People claim race because that’s what they’ve been taught to do – either directly, or by discrimination. So-called bi-racial people have undoubtedly caught flack from both “sides”, and are sometimes stuck in a strange place. Because of the so-called “one drop rule”, they cannot claim racial whiteness exclusively. It’s like mixing paint. If you mix white paint and black paint, you’re not left with half-black half-white paint. You’re left with gray paint, and gray paint is “colored” paint, meaning it is non-white.

So-called bi-racial people face the added dilemma of not being able to fully claim “blackness”, because of their “light skin”, and therefore may be ostracized – insults such as “high yellow” thrown at them. If they disavow race entirely, however, that problem – at least in terms of its internal aspects – disappears. For those individuals, I encourage you to forget white people. Forget black people. Be you. An individual who transcends categories.

I am not so misguided as not to recognize the fact that the majority of people throughout the world believe in race, but it doesn’t mean we have to subscribe to it as well. We’ve been indoctrinated with racism, and use race as a shortcut where we simply don’t know another person’s ethnicity, nationality, or – more importantly – those traits that define him or her as an individual.

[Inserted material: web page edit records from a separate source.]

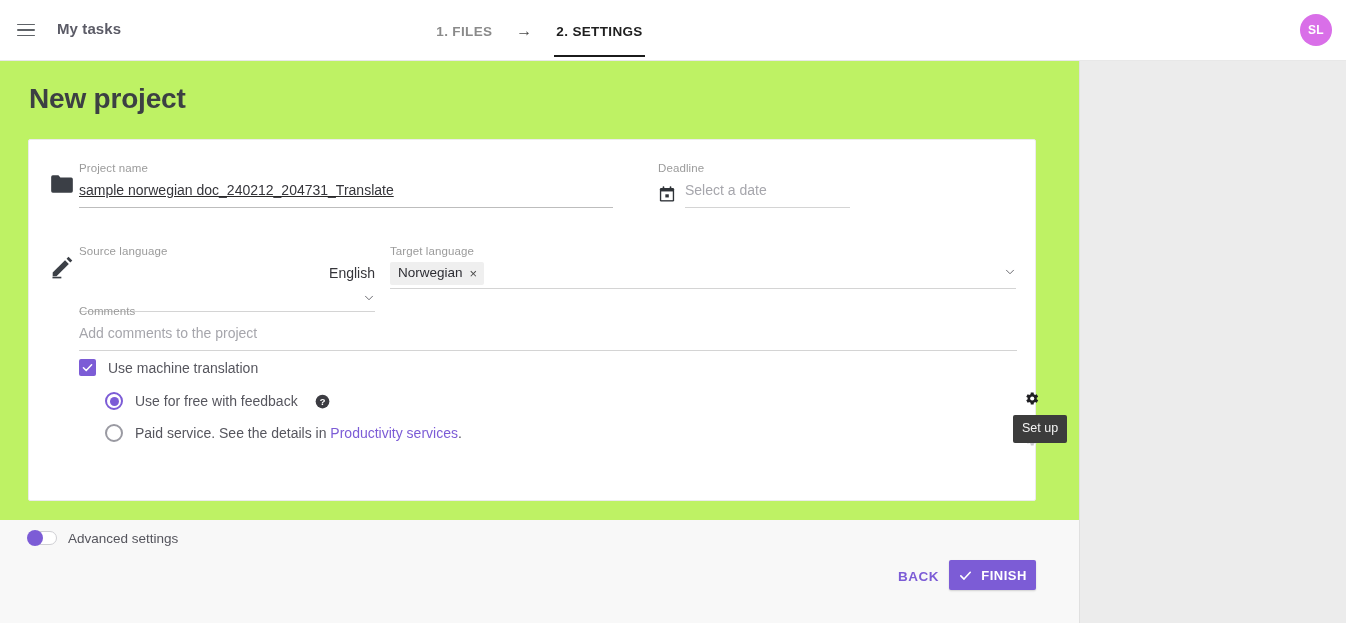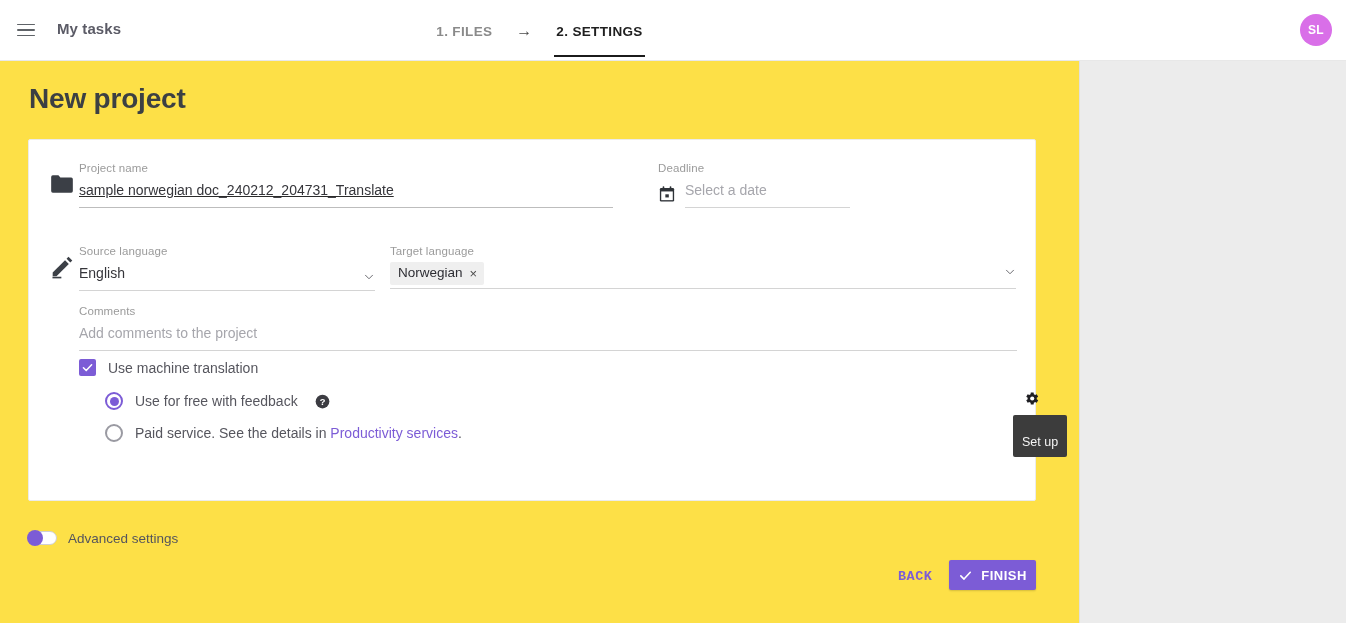--- a/index.html
+++ b/index.html
@@ -4,21 +4,21 @@
 <style>
   * { box-sizing: border-box; }
   html, body {
     margin: 0; padding: 0;
     width: 1346px; height: 623px;
     overflow: hidden;
     font-family: "Liberation Sans", sans-serif;
     background: #f8f8f8;
     color: #2b2b2b;
   }
-  #app { position: relative; width: 1346px; height: 623px; background: #fde047; }
+  #app { position: relative; width: 1346px; height: 520px; background: #bef264; }
 
   
   .right-panel {
     position: absolute; left: 1079px; top: 0; width: 267px; height: 623px;
     background: #ececec; border-left: 1px solid #e0e0e0;
   }
 
   
   .topbar {
     position: absolute; left: 0; top: 0; width: 1346px; height: 61px;
@@ -95,21 +95,21 @@
   .f-projname .field-underline { border-bottom: 1px solid #bdbdbd; text-decoration: underline; }
 
   
   .f-deadline { left: 629px; top: 21px; width: 192px; }
   .f-deadline .row { display: flex; align-items: flex-end; }
   .cal-ico { width: 18px; height: 18px; margin-right: 9px; margin-bottom: 5px; flex: 0 0 18px; }
   .f-deadline .under { flex: 1; border-bottom: 1px solid #d4d4d4; }
 
   
   .f-src { left: 50px; top: 104px; width: 296px; }
-  .f-src .sel-row { display: flex; align-items: flex-end; justify-content: space-between; }
+  .f-src .sel-row { display: flex; align-items: flex-end; justify-content: space-between; flex-direction: column; }
   .chev { width: 12px; height: 12px; margin-bottom: 9px; flex: 0 0 12px; }
 
   
   .f-tgt { left: 361px; top: 104px; width: 626px; }
   .f-tgt .sel-row { display: flex; align-items: flex-end; justify-content: space-between; padding-bottom: 3px; }
   .chip {
     display: inline-flex; align-items: center; gap: 7px;
     background: #efefef; color: #2d2d33;
     font-size: 13.5px; padding: 3px 7px 4px 8px; border-radius: 2px;
     line-height: 16px;
@@ -142,21 +142,21 @@
   .help-ico { width: 15px; height: 15px; margin-left: 5px; cursor: pointer; }
   .link { color: #7c5cd6; text-decoration: none; cursor: pointer; }
 
   .gear { position: absolute; width: 17px; height: 17px; cursor: pointer; }
   .gear-1 { left: 994px; top: 250px; }
   .gear-2 { left: 994px; top: 291px; }
 
   .tooltip {
     position: absolute; left: 1013px; top: 415px;
     background: #3c3c3c; color: #f4f4f4;
-    font-size: 12.5px; line-height: 1; padding: 21px 9px 8px 9px;
+    font-size: 12.5px; line-height: 1; padding: 7px 9px 8px 9px;
     border-radius: 2px; white-space: nowrap;
   }
 
   
   .adv-row { position: absolute; left: 28px; top: 531px; display: flex; gap: 11px; }
   .toggle {
     width: 29px; height: 14px; border-radius: 8px;
     background: #ffffff; border: 1px solid #cfcfd4;
     position: relative; cursor: pointer;
   }
@@ -164,21 +164,21 @@
     position: absolute; left: -2px; top: -2px; width: 16px; height: 16px;
     border-radius: 50%; background: #7c5cd6;
   }
   .adv-label { font-size: 13.5px; color: #55555d; }
 
   
   .btn-back {
     position: absolute; left: 884px; top: 560px;
     font-size: 13.5px; font-weight: 700; letter-spacing: .5px;
     color: #7c5cd6; background: transparent; border: none;
-    padding: 9px 14px; cursor: pointer; font-family: Liberation Mono, monospace;
+    padding: 9px 14px; cursor: pointer; font-family: Liberation Sans, sans-serif;
   }
   .btn-finish {
     position: absolute; left: 949px; top: 560px; width: 87px; height: 30px;
     background: #7c5cd6; color: #ffffff; border: none; border-radius: 2px;
     font-size: 13px; font-weight: 700; letter-spacing: .5px;
     display: flex; align-items: center; justify-content: center; gap: 8px;
     cursor: pointer; font-family: inherit;
     box-shadow: 0 1px 2px rgba(0,0,0,.16);
   }
   .btn-finish svg { width: 15px; height: 15px; flex: 0 0 15px; }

Now that I have given a new definition for “whiteness”, my original statement takes on a new tone. Being Irish, Italian, Slavic, Polish, Jewish, or any other ethnicity will not earn anyone any ill will. Simply claiming a white identity will not either – at least not automatically – because I recognize that my point of view is somewhat radical, and many simply have not been exposed to or been given the chance to acknowledge the fallacy of their own perspectives. However, in our new climate of mass information, there is little excuse to remain so ignorant.

Those who simply don’t care, who cannot be bothered to consider or discuss or learn such things, who are gleefully complacent within their “whiteness”, are the ones that I speak of with disdain. Those who harbor any preconceptions about people on the basis of misconceptions of biology or culture, those unwilling to acknowledge the benefits conferred upon them due to those misconceptions, and those who are conservative, unchanging, non-progressive, narrow-minded, and shallow, are the subjects of my contempt. So indeed, with respect to my definition, I do not like white people. Yet at the same time, I feel that no one is beyond redemption, that with a mere shift of paradigm, a “white person” can once again become simply human.